* **TASK ITEM A**:
In the passage on melton cloth, which town gave the fabric its name?
* **TASK ITEM B**:
Extend the passage on melton cloth, picking up after its final sentence.

* **SOURCE DOCUMENT**:
────────
Melton cloth, woven in a twill form and traditionally made of wool, is a very solid cloth whose finishing processes completely conceal the twill weave pattern. It is thick, because of having been well fulled, which gives it a felt-like smooth surface, and is napped and very closely sheared. Melton is similar to Mackinaw cloth. Because of its dense, quasi-felted texture it frays minimally or not at all. It is hard-wearing and wind- and weather-resistant. Its main use is for heavy outer garments and coats and for blankets. In lighter weights melton cloth is traditionally used for lining the underside of jacket collars.

It was developed in the Leicestershire town of Melton Mowbray, from which it derives its name. This town is the traditional centre of English fox-hunting, and black and scarlet hunting coats are traditionally made from melton cloth, for its weatherproof qualities. In England not only is melton used for the scarlet hunting coat, an iconic symbol of the upper-class elite, but it is also used in black for the donkey jacket, an iconic symbol of the working class labouring man. Both uses rely on its weatherproof qualities.
────────
* **EXTRACTED MATERIAL**:
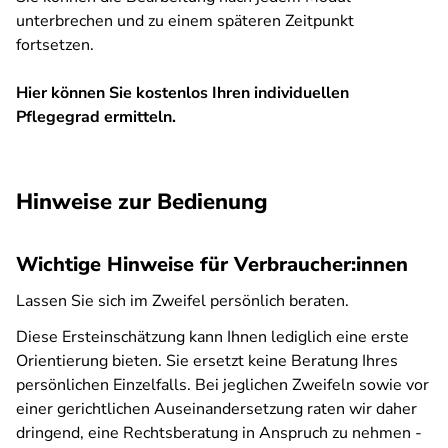
unterbrechen und zu einem späteren Zeitpunkt
fortsetzen.
Hier können Sie kostenlos Ihren individuellen
Pflegegrad ermitteln.
SPA
Hinweise zur Bedienung
Wichtige Hinweise für Verbraucher:innen
Lassen Sie sich im Zweifel persönlich beraten.
Diese Ersteinschätzung kann Ihnen lediglich eine erste
Orientierung bieten. Sie ersetzt keine Beratung Ihres
persönlichen Einzelfalls. Bei jeglichen Zweifeln sowie vor
einer gerichtlichen Auseinandersetzung raten wir daher
dringend, eine Rechtsberatung in Anspruch zu nehmen -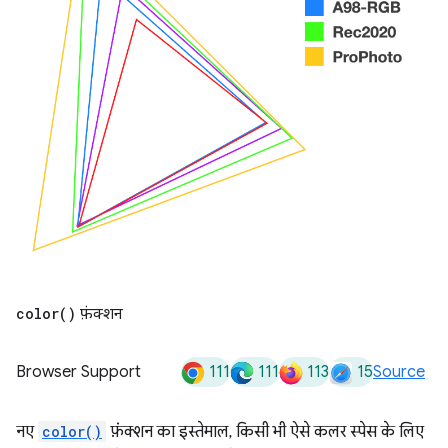
color(
)
फ़ंक्शन
111
111
113
15
Browser Support
Source
नए
color()
फ़ंक्शन का इस्तेमाल, किसी भी ऐसे कलर स्पेस के लिए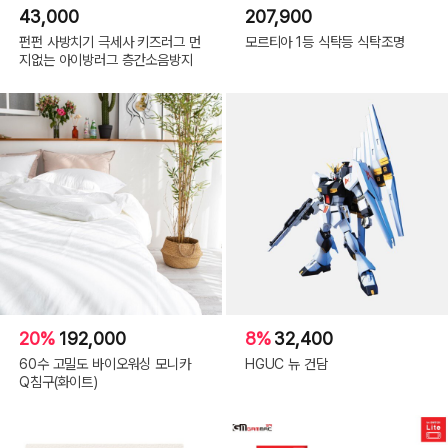
43,000
207,900
펀펀 사방치기 극세사 키즈러그 먼
모르티아 1등 식탁등 식탁조명
지없는 아이방러그 층간소음방지
20%
192,000
8%
32,400
60수 고밀도 바이오워싱 모니카
HGUC 뉴 건담
Q침구(화이트)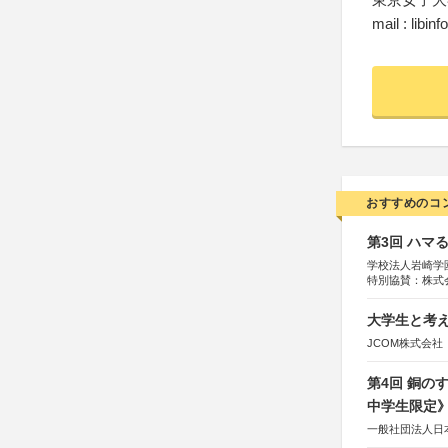
mail : libi
おすすめのコ
第3回 ハマ
学校法人岩崎学
特別協賛：株式
大学生と考え
JCOM株式会社
第4回 銅の
中学生限定
一般社団法人日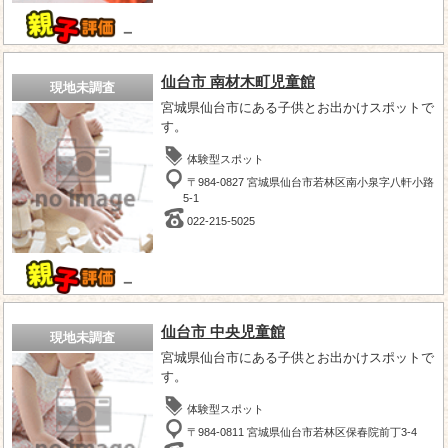
－
仙台市 南材木町児童館
現地未調査
宮城県仙台市にある子供とお出かけスポットで
す。
体験型スポット
〒984-0827 宮城県仙台市若林区南小泉字八軒小路
5-1
022-215-5025
－
仙台市 中央児童館
現地未調査
宮城県仙台市にある子供とお出かけスポットで
す。
体験型スポット
〒984-0811 宮城県仙台市若林区保春院前丁3-4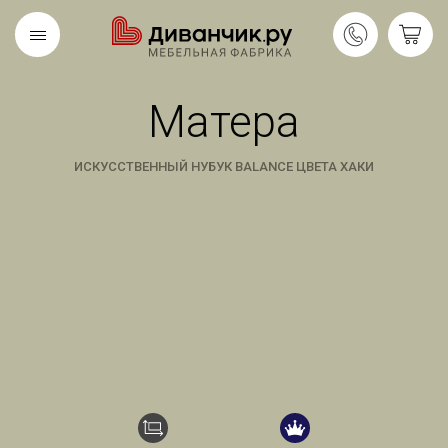
Матера
Скандинавская
REMIUM
коллекция
ИСКУССТВЕННЫЙ НУБУК BALANCE ЦВЕТА ХАКИ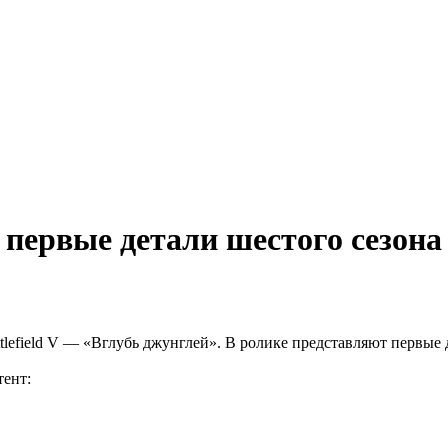
первые детали шестого сезона B
lefield V — «Вглубь джунглей». В ролике представляют первые 
тент: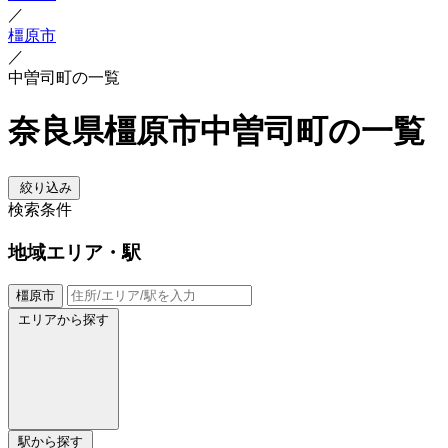
／
橿原市
／
中曽司町の一覧
奈良県橿原市中曽司町の一覧
絞り込み
検索条件
地域
エリア・駅
橿原市
エリアから探す
駅から探す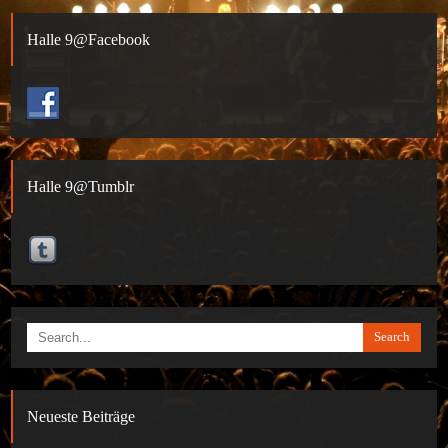
Halle 9@Facebook
Halle 9@Tumblr
Search
Neueste Beiträge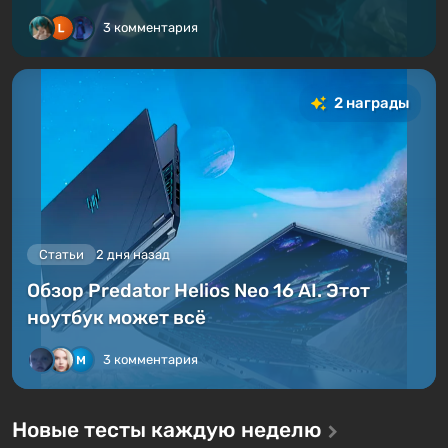
3 комментария
2 награды
Статьи
2 дня назад
Обзор Predator Helios Neo 16 AI. Этот
ноутбук может всё
3 комментария
Новые тесты каждую неделю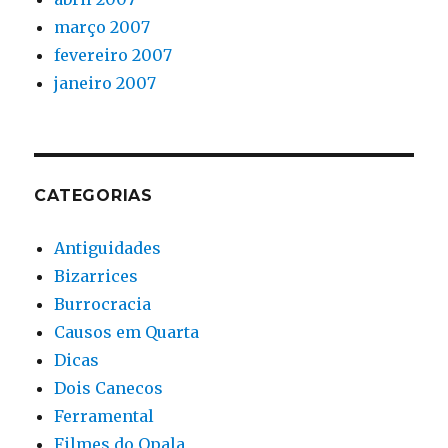
março 2007
fevereiro 2007
janeiro 2007
CATEGORIAS
Antiguidades
Bizarrices
Burrocracia
Causos em Quarta
Dicas
Dois Canecos
Ferramental
Filmes do Opala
────────
* **EXERCISE RESPONSE A**:
Melton Mowbray, in Leicestershire.

* **EXERCISE RESPONSE B**:
Melton cloth is also used as the covering for real (as against lawn) tennis balls.

Queen Victoria commissioned curtains made of Melton cloth for Windsor Castle, the curtains being made by the Leeds textile manufacturing firm William Lupton and Co.

== Admiralty cloth ==
Admiralty cloth was a term for standard melton used for officer's uniform such as coats, and jackets etc.